Loss-of-function mutations in the APOC3 gene are associated with reduced risk of coronary heart disease and ischaemic cardiovascular disease.

The lowdown: Two large-scale genetic validation studies have pointed the way to another putative cardiovascular target.

Credit: S.Harris/NPG

In a first study, members of the Exome Sequencing Project examined a cohort of 3,734 participants for mutations that were associated with low plasma triglyceride levels, a measure that has previously been associated with reduced cardiovascular risk. Carriers of a rare APOC3 mutation had plasma triglyceride levels that were 39% lower than those of non-carriers. When the researchers cross-validated the results by looking at the clinical importance of 4 loss-of-function APOC3 mutations in 110,970 participants from 14 studies, they found that the 498 participants that were heterozygous for loss-of-function mutations had a 40% lower risk of coronary heart disease than did non-carriers (N. Engl. J. Med. 371, 22–31; 2014).

In an independent study, Anders Berg Jørgensen from the University of Copenhagen, Denmark, and his colleagues found that loss-of-function APOC3 mutations were associated with a 44% reduction in non-fasting levels of triglycerides. Clinical follow-up of participants showed that the incidences of ischaemic vascular disease and ischaemic heart disease were reduced in carriers by 41% and 36%, respectively (N. Engl. J. Med. 371, 32–41; 2014).

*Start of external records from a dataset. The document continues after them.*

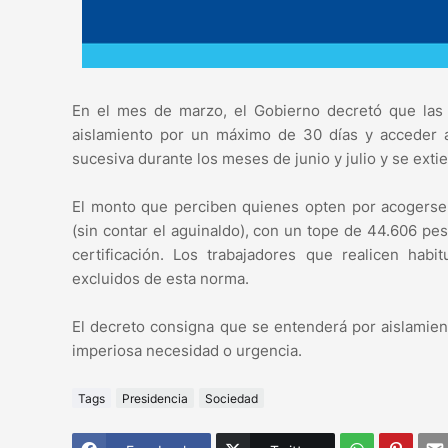
En el mes de marzo, el Gobierno decretó que las
aislamiento por un máximo de 30 días y acceder 
sucesiva durante los meses de junio y julio y se ext
El monto que perciben quienes opten por acogerse
(sin contar el aguinaldo), con un tope de 44.606 pes
certificación. Los trabajadores que realicen ha
excluidos de esta norma.
El decreto consigna que se entenderá por aislamien
imperiosa necesidad o urgencia.
Tags
Presidencia
Sociedad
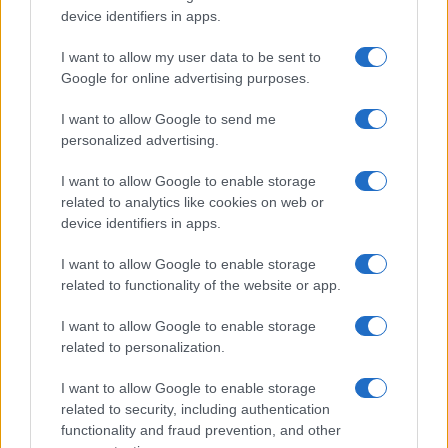
device identifiers in apps.
I want to allow my user data to be sent to
Google for online advertising purposes.
I want to allow Google to send me
personalized advertising.
I want to allow Google to enable storage
related to analytics like cookies on web or
device identifiers in apps.
I want to allow Google to enable storage
related to functionality of the website or app.
I want to allow Google to enable storage
related to personalization.
της Ζωής μας
Οι άνθρωποι, οι αυθεντικές ιστορίες,
I want to allow Google to enable storage
το ελληνικό καλοκαίρι και ένας
related to security, including authentication
πολιτισμός που μας ενώνει κάθε μέρα.
functionality and fraud prevention, and other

“The results of our study highlight the potential usefulness of naturally occurring loss-of-function mutations in guiding the selection of therapeutic targets,” write the members of the Exome Sequencing Project. They compare their findings to the discovery of loss-of-function mutations in the gene coding for proprotein convertase subtilisin kexin 9 (PCSK9), which sparked the development of a highly anticipated class of antibody therapies for hypercholesterolaemia (Nature Rev. Drug Discov. 11, 817–819; 2012).

These data may be particularly important for Isis, which has an antisense APOC3 inhibitor in Phase II development for the treatment of elevated plasma triglycerides.